366. Find Leaves of Binary Tree

Link: https://leetcode.cn/problems/find-leaves-of-binary-tree/

Question

difficulty: mid
adj diff: 4

Given the root of a binary tree, collect a tree's nodes as if you were doing this:

Collect all the leaf nodes.
Remove all the leaf nodes.
Repeat until the tree is empty.

Example 1:
Input: root = [1,2,3,4,5]
Output: [[4,5,3],[2],[1]]
Explanation:
[[3,5,4],[2],[1]] and [[3,4,5],[2],[1]] are also considered correct answers since per each level it does not matter the order on which elements are returned.
Example 2:

Input: root = [1]
Output: [[1]]

Constraints:

The number of nodes in the tree is in the range [1, 100].
-100 <= Node.val <= 100

这个题不简单。主要是：从上往下扫的时候，先看到 root，后看到 leaf，这怎么 build 结果链条啊？

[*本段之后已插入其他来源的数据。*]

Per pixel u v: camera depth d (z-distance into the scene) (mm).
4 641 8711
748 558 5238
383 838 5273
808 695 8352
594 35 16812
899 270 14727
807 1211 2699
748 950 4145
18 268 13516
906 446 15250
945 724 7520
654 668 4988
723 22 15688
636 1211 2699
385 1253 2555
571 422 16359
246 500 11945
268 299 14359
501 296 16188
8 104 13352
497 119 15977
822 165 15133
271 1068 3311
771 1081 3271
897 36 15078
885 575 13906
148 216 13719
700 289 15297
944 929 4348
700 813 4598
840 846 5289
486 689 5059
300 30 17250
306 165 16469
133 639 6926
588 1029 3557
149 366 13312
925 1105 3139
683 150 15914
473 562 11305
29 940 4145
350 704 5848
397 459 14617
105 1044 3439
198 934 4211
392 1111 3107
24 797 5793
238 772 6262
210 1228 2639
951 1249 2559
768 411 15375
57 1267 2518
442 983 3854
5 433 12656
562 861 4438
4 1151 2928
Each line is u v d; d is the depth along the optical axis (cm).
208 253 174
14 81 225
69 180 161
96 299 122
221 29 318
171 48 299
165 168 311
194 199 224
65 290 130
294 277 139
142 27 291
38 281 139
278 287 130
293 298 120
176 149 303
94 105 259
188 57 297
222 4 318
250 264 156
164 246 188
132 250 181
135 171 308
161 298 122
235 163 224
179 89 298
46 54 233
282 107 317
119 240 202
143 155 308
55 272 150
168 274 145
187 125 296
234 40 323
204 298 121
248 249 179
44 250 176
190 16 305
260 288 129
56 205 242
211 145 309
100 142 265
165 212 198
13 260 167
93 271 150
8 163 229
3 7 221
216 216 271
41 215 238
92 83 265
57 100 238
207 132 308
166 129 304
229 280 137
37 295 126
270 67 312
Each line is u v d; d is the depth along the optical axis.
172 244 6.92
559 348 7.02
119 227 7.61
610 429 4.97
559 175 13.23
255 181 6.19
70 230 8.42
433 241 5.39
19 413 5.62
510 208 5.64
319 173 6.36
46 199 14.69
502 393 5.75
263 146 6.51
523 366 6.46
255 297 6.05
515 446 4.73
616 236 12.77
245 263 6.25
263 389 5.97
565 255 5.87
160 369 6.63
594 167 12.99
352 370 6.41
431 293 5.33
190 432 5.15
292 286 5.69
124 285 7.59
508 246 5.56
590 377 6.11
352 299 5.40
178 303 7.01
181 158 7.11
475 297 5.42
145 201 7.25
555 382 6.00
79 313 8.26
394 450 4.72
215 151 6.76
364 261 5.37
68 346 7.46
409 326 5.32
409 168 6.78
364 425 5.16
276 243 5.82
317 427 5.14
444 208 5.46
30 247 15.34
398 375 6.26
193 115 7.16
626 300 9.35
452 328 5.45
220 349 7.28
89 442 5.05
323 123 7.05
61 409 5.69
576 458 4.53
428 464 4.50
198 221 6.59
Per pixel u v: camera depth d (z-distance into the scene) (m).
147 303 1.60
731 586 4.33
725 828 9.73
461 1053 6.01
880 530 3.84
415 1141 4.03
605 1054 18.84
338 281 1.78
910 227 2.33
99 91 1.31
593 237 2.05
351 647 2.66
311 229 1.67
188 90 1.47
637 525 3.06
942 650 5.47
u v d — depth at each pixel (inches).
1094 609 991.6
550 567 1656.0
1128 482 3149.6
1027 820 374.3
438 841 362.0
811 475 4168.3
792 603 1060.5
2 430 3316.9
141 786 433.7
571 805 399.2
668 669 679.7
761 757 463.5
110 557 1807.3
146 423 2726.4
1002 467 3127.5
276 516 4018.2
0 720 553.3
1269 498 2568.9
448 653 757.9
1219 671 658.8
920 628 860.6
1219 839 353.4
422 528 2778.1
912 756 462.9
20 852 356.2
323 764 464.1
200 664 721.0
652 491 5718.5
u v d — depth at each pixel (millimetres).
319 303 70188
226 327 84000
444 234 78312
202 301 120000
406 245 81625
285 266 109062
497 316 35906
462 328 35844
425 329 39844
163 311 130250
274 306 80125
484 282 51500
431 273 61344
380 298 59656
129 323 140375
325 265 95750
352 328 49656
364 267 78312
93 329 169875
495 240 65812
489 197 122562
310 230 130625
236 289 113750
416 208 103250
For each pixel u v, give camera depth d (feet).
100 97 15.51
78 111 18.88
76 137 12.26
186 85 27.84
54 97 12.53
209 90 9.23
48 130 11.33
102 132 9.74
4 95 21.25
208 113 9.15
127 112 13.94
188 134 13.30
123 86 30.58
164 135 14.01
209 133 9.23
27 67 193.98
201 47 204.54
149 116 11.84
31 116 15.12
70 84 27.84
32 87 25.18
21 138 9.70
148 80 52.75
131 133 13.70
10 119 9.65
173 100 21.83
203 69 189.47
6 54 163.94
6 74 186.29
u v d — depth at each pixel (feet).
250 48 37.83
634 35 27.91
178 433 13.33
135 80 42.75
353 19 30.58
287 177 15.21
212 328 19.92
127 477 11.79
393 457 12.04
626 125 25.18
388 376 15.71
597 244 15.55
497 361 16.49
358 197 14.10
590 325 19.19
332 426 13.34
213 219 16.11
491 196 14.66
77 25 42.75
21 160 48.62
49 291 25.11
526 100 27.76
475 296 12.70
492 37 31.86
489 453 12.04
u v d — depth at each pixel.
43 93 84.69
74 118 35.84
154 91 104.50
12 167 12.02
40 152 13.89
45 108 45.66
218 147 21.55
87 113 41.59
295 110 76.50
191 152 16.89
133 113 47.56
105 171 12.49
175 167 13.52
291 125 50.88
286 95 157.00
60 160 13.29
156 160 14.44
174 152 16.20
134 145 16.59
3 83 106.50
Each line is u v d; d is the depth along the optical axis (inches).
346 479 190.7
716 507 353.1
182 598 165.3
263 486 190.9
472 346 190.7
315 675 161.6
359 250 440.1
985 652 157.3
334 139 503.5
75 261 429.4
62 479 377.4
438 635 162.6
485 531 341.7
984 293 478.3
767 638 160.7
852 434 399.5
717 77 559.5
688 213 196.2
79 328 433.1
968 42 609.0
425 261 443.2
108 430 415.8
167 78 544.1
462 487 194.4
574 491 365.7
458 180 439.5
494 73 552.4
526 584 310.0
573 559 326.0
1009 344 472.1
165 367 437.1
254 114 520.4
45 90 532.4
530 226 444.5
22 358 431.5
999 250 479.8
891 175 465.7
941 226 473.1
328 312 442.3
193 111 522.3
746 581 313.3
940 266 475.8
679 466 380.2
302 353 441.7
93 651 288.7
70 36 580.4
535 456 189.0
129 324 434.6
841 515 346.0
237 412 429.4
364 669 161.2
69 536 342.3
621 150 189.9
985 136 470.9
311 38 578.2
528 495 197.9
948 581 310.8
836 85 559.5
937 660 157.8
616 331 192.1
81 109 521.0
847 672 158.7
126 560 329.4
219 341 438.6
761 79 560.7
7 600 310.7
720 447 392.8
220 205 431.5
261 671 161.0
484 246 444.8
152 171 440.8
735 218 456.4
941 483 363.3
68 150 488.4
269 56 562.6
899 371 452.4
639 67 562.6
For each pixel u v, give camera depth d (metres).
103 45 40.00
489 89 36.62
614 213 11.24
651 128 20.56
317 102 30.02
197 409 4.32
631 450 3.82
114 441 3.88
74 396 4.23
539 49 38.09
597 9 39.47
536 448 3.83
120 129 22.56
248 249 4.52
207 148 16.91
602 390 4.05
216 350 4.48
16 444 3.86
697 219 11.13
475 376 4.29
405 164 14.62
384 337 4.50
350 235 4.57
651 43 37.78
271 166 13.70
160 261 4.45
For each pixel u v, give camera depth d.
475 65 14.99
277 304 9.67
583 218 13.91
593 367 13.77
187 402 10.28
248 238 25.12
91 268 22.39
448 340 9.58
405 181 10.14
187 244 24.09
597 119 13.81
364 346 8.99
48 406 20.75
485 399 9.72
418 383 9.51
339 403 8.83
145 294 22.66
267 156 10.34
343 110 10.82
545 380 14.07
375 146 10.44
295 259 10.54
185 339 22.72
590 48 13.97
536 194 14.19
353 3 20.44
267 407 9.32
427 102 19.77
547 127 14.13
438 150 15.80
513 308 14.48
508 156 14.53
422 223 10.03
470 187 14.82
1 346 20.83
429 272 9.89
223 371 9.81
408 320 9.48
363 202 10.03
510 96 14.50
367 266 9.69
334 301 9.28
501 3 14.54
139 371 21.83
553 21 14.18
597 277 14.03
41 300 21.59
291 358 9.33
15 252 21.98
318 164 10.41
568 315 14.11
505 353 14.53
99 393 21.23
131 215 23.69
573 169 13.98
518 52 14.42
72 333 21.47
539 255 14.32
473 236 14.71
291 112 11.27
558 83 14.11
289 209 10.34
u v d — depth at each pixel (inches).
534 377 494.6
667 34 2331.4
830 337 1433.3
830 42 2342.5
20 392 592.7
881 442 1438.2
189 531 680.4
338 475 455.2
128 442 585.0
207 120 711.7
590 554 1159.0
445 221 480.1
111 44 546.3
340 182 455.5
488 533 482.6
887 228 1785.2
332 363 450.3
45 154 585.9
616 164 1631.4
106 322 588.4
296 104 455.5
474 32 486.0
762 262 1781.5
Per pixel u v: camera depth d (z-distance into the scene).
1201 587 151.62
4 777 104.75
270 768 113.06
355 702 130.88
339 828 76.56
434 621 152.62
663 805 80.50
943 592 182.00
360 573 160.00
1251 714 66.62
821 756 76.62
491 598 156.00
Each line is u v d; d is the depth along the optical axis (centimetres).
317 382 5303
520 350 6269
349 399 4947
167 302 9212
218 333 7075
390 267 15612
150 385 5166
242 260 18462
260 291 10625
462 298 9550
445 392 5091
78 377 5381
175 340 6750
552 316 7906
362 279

这个思路是：猜测这个 node 在 result list 的哪一层。我们暂且把这个 index 称为 leafLevel。

看代码吧，很短。

Code

class Solution {
    public List<List<Integer>> findLeaves(TreeNode root) {
        List<List<Integer>> ans = new ArrayList<List<Integer>>();
        testDepth(ans, root);
        return ans;
    }

    private int testDepth(List<List<Integer>> ans, TreeNode node) {
        if (node == null) return 0;
        int leafLevel = 1 + Math.max(testDepth(ans, node.left), testDepth(ans, node.right));
        if (ans.size() < leafLevel) {
            // because the traverse always bottom-up, so it's safe to add to the end
            ans.add(new LinkedList<Integer>());
        }
        ans.get(leafLevel - 1).add(node.val);
        return leafLevel;
    }
}